Collision detection is an important part of many computer games. Many game logic systems depend on fast and accurate execution of the collision detection system in order to determine game state. This book is a valuable resource for any engineer implementing or optimizing a collision detection system for computer games.

Collision detection is a broad topic, covering collisions between primitives, such as triangles and points; collisions between bounding volumes; and collisions between hierarchies of bounding volumes. The book covers the whole spectrum of collision detection from the primitive level to acceleration structures, such as kd-trees, sphere trees, uniform grids, hashed uniform grids, octrees, quadtrees, binary space partitioning trees, and axis-aligned bounding box trees. At the lowest level, the book covers primitive tests, such as closest point to plane, line segment, axis-aligned box, oriented-bounding box, and triangle. !The techniques for intersecting rays against these primitives are covered in detail as well. A chapter on numerical robustness and geometric robustness deals with the real-world problem of making these algorithms run well on machines with limited floating point precision. Finally, the book is topped off with an excellent chapter on optimizing these algorithms to run well on modern computer architectures, paying special attention to the effect of the memory hierarchy and cache coherence on good running speed.
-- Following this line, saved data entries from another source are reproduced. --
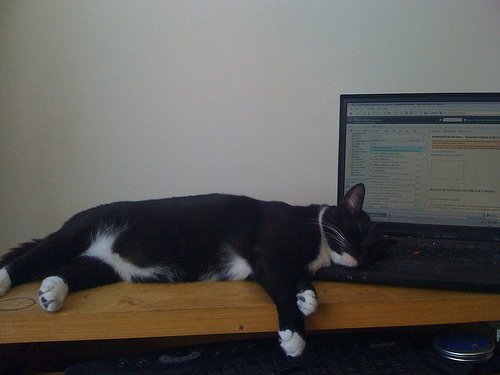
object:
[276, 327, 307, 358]
paw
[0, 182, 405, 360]
black/white cat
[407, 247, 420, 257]
button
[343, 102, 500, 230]
screen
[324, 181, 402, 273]
head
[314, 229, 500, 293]
keyboard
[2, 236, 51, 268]
tail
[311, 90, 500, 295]
laptop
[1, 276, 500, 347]
desk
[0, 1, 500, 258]
wall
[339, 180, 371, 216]
ear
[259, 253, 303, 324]
leg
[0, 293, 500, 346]
edge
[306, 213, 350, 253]
whiskers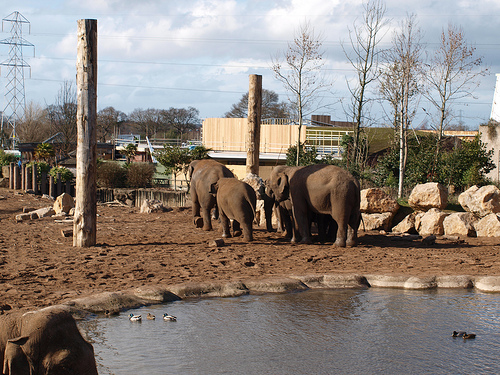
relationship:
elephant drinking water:
[0, 307, 97, 375] [73, 287, 499, 371]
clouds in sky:
[2, 5, 499, 123] [2, 3, 498, 141]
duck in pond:
[160, 309, 180, 324] [81, 290, 499, 373]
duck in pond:
[147, 313, 156, 321] [81, 290, 499, 373]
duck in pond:
[128, 313, 142, 323] [81, 290, 499, 373]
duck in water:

I found this book to be a valuable reference when implementing the collision system for the game I was working on. Several techniques were clearly illustrated by code fragments and diagrams. The book is targeted toward the mathematically inclined engineer, so some familiarity with the topic is recommended. I’ve implemented several of the techniques from the book and found them to be mostly useful, except that they have to be modified to suit your target appli!cation first. For example, the treatment of cache friendly kd-trees is excellent. The author describes interesting bit hacks to compress the kd splitting plane and the splitting plane value into one float in order to fit the largest amount of kd-tree data into one cache line. Unfortunately, the real-world demands of production code usually mean adding game-specific metadata that pollutes the nice clean implementation described. The ideas in the book were very useful in inspiring me while I was optimizing my own collision code. The book is clearly written and relevant to graphics engineers working on computer games. The emphasis on designing algorithms with memory coherence in mind is in line with the latest practices recommended by the central processing unit (CPU) vendors.